Email Spam Detection Using LSTM with Attention Mechanism
Allam Bala Praneeth reddy1, Karrepu Hema Charan Reddy2, Marujolla Nihar Reddy3
12310030431@klh.edu.in, 22310030419@klh.edu.in, 32310030441@klh.edu.in
1Department of Computer Science and Engineering, Koneru Lakshmaiah Education Foundation, Hyderabad-500075, Telangana, India.
2Department of Computer Science and Engineering, Koneru Lakshmaiah Education Foundation, Hyderabad-500075, Telangana, India.
3Department of Computer Science and Engineering, Koneru Lakshmaiah Education Foundation, Hyderabad-500075, Telangana, India.

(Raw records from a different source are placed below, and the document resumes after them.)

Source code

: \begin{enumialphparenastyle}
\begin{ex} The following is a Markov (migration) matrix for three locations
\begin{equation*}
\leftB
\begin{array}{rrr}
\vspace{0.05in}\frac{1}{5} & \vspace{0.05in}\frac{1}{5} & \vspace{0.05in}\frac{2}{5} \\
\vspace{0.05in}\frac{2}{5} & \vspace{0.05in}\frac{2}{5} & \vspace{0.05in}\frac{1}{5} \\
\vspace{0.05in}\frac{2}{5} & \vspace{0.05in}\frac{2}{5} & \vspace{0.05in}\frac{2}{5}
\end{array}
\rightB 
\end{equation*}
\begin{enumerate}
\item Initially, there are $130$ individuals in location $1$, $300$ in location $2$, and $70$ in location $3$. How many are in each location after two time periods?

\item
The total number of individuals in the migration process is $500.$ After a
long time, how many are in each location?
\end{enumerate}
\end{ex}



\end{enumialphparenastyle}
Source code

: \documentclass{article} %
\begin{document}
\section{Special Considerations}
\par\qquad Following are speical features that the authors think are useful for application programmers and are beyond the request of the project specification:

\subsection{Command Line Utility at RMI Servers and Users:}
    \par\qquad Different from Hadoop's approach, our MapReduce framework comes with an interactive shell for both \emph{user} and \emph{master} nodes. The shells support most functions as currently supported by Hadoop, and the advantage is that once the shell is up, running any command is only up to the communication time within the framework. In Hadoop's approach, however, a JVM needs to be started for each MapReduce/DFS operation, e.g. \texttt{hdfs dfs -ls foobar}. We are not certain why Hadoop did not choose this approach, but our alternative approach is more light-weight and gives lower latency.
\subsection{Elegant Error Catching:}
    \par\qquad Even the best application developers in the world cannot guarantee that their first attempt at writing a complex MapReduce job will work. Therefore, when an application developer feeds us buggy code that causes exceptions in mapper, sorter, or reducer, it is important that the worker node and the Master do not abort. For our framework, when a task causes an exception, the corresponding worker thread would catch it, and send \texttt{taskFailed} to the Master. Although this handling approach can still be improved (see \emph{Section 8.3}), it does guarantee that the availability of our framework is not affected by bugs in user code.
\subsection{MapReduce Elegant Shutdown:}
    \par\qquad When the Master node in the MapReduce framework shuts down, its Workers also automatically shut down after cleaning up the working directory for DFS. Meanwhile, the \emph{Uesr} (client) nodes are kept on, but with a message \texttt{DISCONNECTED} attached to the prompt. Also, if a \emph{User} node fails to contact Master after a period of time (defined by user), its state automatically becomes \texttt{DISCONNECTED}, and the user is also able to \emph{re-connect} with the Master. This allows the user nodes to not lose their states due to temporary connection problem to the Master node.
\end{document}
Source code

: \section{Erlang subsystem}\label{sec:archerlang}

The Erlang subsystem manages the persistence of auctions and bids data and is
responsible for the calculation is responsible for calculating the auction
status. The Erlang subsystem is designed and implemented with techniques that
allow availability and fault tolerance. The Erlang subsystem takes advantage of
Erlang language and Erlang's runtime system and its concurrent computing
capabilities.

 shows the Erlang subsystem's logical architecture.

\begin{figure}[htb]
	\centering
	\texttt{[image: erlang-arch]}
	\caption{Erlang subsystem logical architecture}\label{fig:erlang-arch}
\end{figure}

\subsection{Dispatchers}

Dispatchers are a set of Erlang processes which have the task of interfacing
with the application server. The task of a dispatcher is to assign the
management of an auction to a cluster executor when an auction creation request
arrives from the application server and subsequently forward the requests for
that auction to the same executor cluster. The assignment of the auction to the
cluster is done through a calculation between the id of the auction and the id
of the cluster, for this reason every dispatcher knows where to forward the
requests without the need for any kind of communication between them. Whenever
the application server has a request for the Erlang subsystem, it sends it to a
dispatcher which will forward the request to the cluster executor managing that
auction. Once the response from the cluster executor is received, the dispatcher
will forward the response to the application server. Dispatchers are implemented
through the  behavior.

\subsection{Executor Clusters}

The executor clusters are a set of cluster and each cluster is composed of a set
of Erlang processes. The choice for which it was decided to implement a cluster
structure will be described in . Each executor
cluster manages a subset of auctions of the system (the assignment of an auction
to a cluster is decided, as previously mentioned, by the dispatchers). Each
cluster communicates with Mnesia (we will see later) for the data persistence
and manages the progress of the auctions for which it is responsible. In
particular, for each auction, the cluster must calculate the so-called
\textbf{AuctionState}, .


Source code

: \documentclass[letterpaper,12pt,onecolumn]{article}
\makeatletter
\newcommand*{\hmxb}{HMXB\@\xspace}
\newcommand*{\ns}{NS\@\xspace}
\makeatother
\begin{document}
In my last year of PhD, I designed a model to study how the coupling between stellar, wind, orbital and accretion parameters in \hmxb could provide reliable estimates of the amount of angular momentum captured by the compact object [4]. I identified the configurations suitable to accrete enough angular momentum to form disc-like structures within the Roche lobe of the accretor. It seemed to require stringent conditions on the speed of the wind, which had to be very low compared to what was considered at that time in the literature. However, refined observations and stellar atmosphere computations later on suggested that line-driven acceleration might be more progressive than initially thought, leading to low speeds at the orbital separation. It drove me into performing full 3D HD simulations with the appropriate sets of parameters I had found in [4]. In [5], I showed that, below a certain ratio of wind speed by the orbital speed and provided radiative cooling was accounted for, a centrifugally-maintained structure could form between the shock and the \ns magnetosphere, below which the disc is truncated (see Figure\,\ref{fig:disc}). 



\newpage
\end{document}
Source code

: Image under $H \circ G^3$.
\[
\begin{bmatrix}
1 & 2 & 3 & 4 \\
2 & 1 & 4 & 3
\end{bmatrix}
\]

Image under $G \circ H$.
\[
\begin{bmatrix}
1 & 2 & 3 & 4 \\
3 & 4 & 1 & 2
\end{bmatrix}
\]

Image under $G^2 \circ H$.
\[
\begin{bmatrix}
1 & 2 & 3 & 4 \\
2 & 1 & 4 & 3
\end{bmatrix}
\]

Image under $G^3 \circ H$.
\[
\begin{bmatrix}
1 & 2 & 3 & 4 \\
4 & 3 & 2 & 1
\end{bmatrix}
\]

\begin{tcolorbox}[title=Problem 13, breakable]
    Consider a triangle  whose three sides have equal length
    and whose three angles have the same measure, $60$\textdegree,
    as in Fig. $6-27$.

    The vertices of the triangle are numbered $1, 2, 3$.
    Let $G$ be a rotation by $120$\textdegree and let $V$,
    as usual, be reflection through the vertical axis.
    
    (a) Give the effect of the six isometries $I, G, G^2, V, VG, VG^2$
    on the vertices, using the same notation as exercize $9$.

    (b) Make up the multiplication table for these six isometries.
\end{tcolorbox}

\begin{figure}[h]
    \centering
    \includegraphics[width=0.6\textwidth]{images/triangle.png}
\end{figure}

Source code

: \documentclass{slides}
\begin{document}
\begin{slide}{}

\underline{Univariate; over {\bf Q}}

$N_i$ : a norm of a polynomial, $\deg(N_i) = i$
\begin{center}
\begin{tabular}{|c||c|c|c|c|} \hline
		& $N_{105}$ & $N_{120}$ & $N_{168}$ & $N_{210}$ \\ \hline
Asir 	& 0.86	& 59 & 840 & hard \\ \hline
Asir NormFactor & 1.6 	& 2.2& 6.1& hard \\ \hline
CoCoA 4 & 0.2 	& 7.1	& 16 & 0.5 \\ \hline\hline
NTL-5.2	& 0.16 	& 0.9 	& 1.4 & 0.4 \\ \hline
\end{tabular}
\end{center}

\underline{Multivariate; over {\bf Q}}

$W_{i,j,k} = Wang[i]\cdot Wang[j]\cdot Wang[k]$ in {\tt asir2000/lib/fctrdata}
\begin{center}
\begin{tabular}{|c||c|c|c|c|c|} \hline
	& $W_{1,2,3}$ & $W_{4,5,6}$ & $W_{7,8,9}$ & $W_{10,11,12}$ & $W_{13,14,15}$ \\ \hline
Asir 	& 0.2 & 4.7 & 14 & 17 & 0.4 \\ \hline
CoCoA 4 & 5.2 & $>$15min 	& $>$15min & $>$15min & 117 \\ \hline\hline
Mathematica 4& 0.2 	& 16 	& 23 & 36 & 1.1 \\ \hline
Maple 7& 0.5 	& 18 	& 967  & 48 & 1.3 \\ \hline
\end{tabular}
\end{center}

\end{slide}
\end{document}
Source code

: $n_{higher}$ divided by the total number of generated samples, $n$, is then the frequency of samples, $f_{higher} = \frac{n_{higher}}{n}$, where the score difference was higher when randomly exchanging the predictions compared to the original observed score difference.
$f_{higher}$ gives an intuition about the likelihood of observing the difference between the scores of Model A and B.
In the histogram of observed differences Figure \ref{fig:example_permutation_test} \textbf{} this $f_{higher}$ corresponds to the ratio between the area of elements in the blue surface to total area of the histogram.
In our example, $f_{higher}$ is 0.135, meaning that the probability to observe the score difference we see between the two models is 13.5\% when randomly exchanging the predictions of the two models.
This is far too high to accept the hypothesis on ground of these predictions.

Abstract: Spam email detection is an important domain of cybersecurity because spam emails usually contain phishing URLs, malicious attachments, or fraudulent advertising content. These emails not only interfere with communication but also lead to major threats like data robbery, money loss, and system compromise. The conventional rule-based spam filters have been ineffective in dealing with these issues as they lack high adaptability in handling changing spam tactics. In this research, we propose a deep learning-based solution for spam filtering with an LSTM network with an attention mechanism. The model is formulated to efficiently capture sequential and contextual information from email content through highlighting key words—like "urgent," "free," or "win"—that frequently occur in spam mail. A conventional dataset of pre-labelled spam and non-spam (ham) emails was utilized for training and testing. To preprocess the data, preliminary steps like tokenization, padding, and vectorization were involved. The architecture of the model involves an embedding layer, a temporal dependency-learning LSTM layer, and a dedicated attention layer for identifying contextually important words. The ultimate classification output is obtained via a fully connected layer with a sigmoid activation function. Experimental outcomes show that the attention mechanism LSTM greatly surpasses standard Algorithms utilizing machine learning on accuracy, precision, recall, and F1-score. The model also enables real-time classification, enabling users to provide emails and receive instant predictions. This paper establishes the merits of using LSTM in conjunction with attention mechanisms for resilient and adaptive detection of spam email, and paves the way for future improvement with transformer models or multilingual data.
Keywords
Spam detection, Email Spam Filtering, LSTM with Attention, Machine Learning, Email Classification, Cybersecurity.